Contexte et objectifs
Hugo Vergnes a cherché à démontrer qu’un modèle de 3,8 milliards de paramètres pouvait être entraîné en dehors d’un laboratoire de recherche, avec un budget inférieur à 1 000 $. Le projet, nommé little‑lm, vise à reproduire les performances de modèles comme nanoGPT tout en restant accessible à un individu disposant de quelques milliers de dollars.
Architecture et optimisations
Le modèle suit le design Llama : RMSNorm, RoPE, GQA (24 têtes de requête, 8 têtes KV), MLPs relu², normalisation QK, logit soft‑cap et scalaires résiduels par couche. Les embeddings de valeur représentent 19 % du nombre total de paramètres, répartis sur 14 tables vocabulaire × kv_dim, insérées à chaque seconde couche. Trois optimisations majeures ont été appliquées : utilisation de l’optimiseur Muon pour les matrices, entraînement en FP8 via
torch._scaled_mm(...) avec mise à l’échelle dynamique tensor‑wise, et remplissage du vocabulaire de 50 257 à 50 304 tokens (multiple de 64) afin d’optimiser l’utilisation des cœurs tensoriels.Stratégie d’entraînement et performances
Le processus a consommé 65 milliards de tokens en 43 heures, soit environ 480 000 tokens/s en régime stable. Le temps total de mur était de 35,9 h, la différence étant due aux évaluations CORE (15 min chacune, 7 % du temps). Le LR a suivi un planning trapézoïdal : 5 % de warm‑up, plateau, puis décroissance linéaire sur les 50 % finaux, évitant la stagnation observée sur un modèle de 858 M paramètres. Le contexte a été limité à 1024 tokens, doublant la taille de lot à mémoire constante et maintenant le débit token‑wise.

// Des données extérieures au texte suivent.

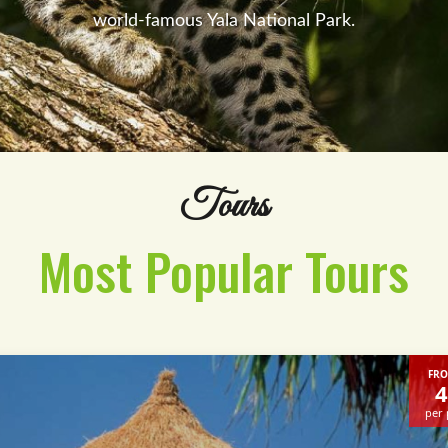
world-famous Yala National Park.
Tours
Most Popular Tours
FRO
4
per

Sur les GPU B200, l’activité SM a atteint 92 % avec une occupation de 40 %, traduisant une utilisation compute‑bound efficace. Le débit soutenu s’élève à 1 047 TFLOP/s par B200, soit ~25 % du pic FP8 dense de Blackwell et ~50 % du pic bf16, ce qui confirme une exploitation optimale du matériel.

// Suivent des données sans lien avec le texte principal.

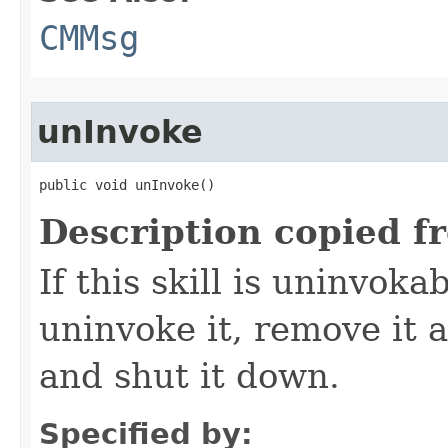
CMMsg
unInvoke
public void unInvoke()
Description copied f
If this skill is uninvoka
uninvoke it, remove it a
and shut it down.
Specified by: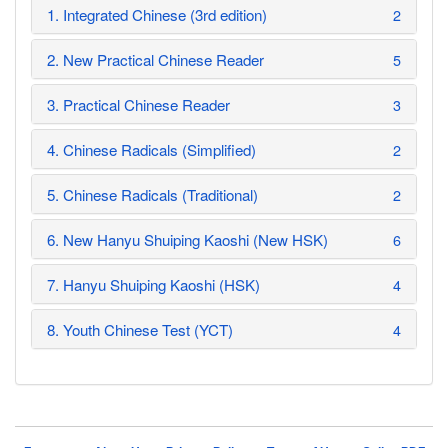
1. Integrated Chinese (3rd edition)
2
2. New Practical Chinese Reader
5
3. Practical Chinese Reader
3
4. Chinese Radicals (Simplified)
2
5. Chinese Radicals (Traditional)
2
6. New Hanyu Shuiping Kaoshi (New HSK)
6
7. Hanyu Shuiping Kaoshi (HSK)
4
8. Youth Chinese Test (YCT)
4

Analyse des coûts et limites
Le coût total, 998 $, comprend la location de deux B200 et le temps de calcul. Comparé à la configuration nanochat (~1 000 $), le modèle atteint 0,384 CORE contre 0,3840 avec un contexte de 2048 tokens, montrant que la réduction de contexte impacte légèrement les scores dépendants du contexte. L’absence de sharded‑optimizer et la simple utilisation de DistributedDataParallel indiquent que la communication n’est pas un goulot d’étranglement à cette échelle. Toutefois, la dépendance à FP8 nécessite du matériel SM90+, limitant la portabilité. Le rapport ne fournit pas de mesures de généralisation au‑delà de CORE, et la robustesse face à des jeux de données plus diversifiés reste à évaluer.